::: Available records :::

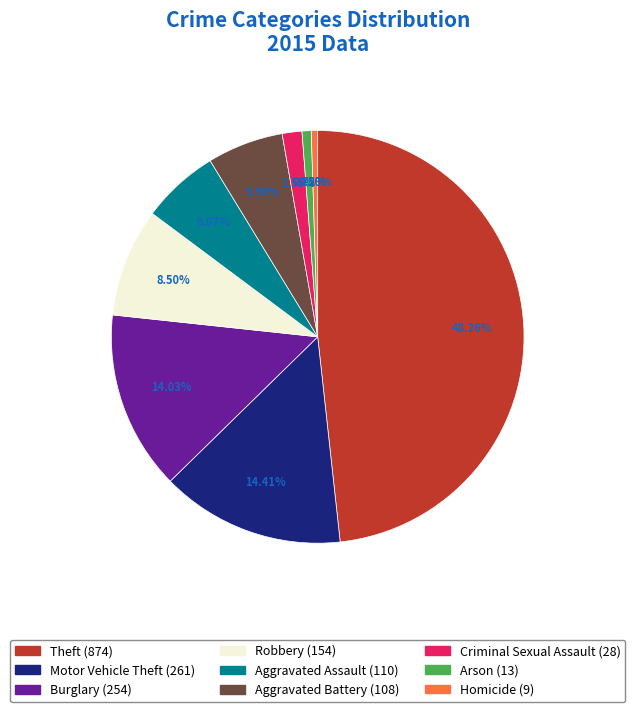

What is the largest slice in the pie chart?

Theft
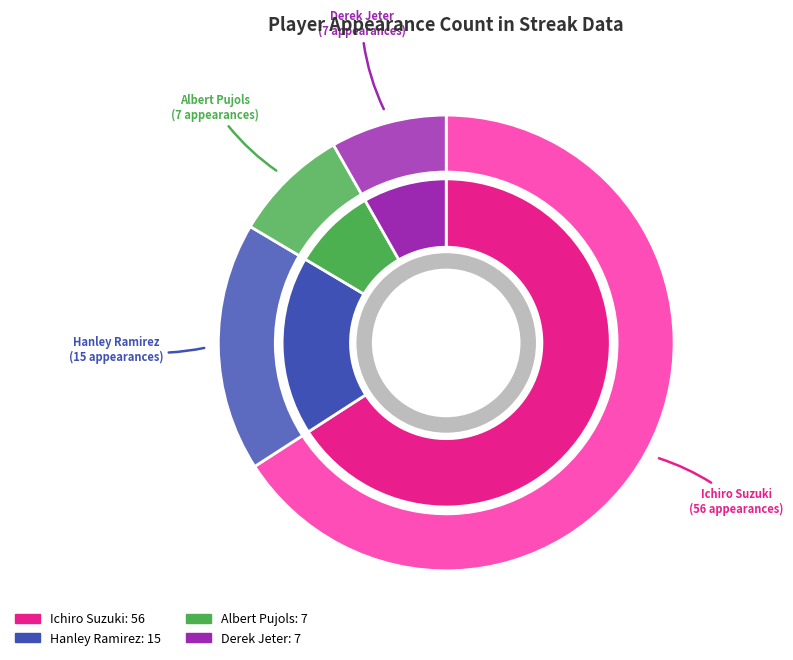

To the nearest percent, what is the average slice percentage?

25%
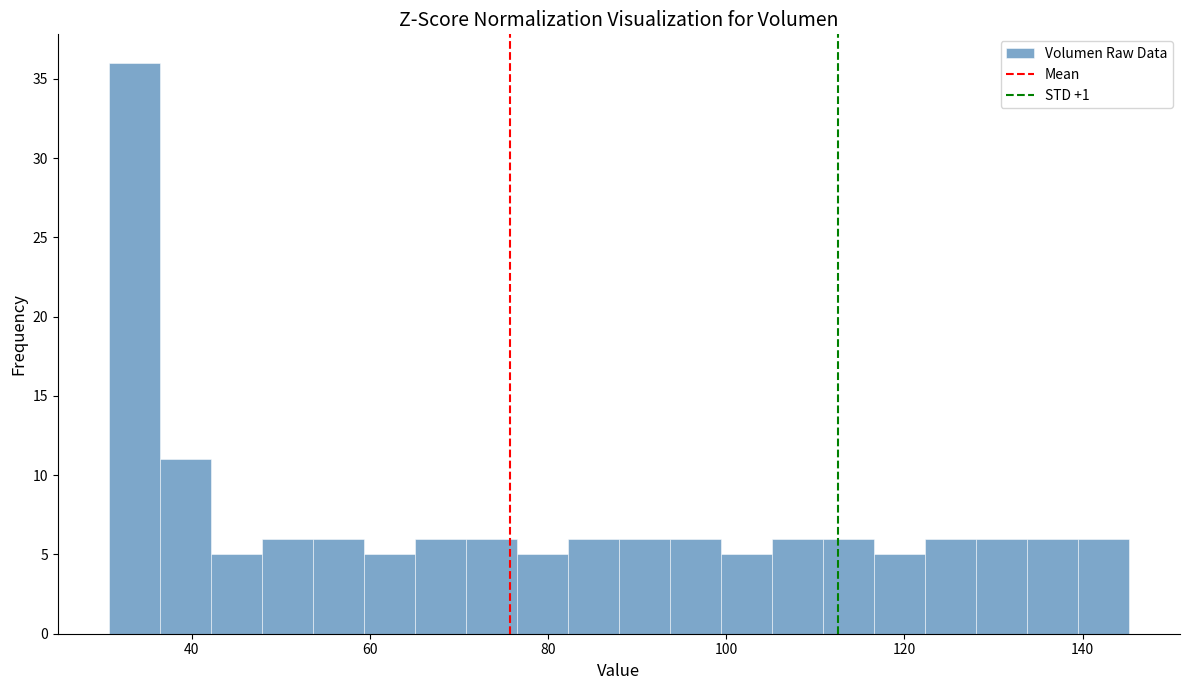

Read against the x-axis, roughly where is the centre of the tallest bar?

34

:::

Assignment:
Rewrite the data above with "slice" changed to "wedge" everywhere and everything else kept the same. Leave out the pictures.

Task result:
What is the largest wedge in the pie chart?

Theft

To the nearest percent, what is the average wedge percentage?

25%

Read against the x-axis, roughly where is the centre of the tallest bar?

34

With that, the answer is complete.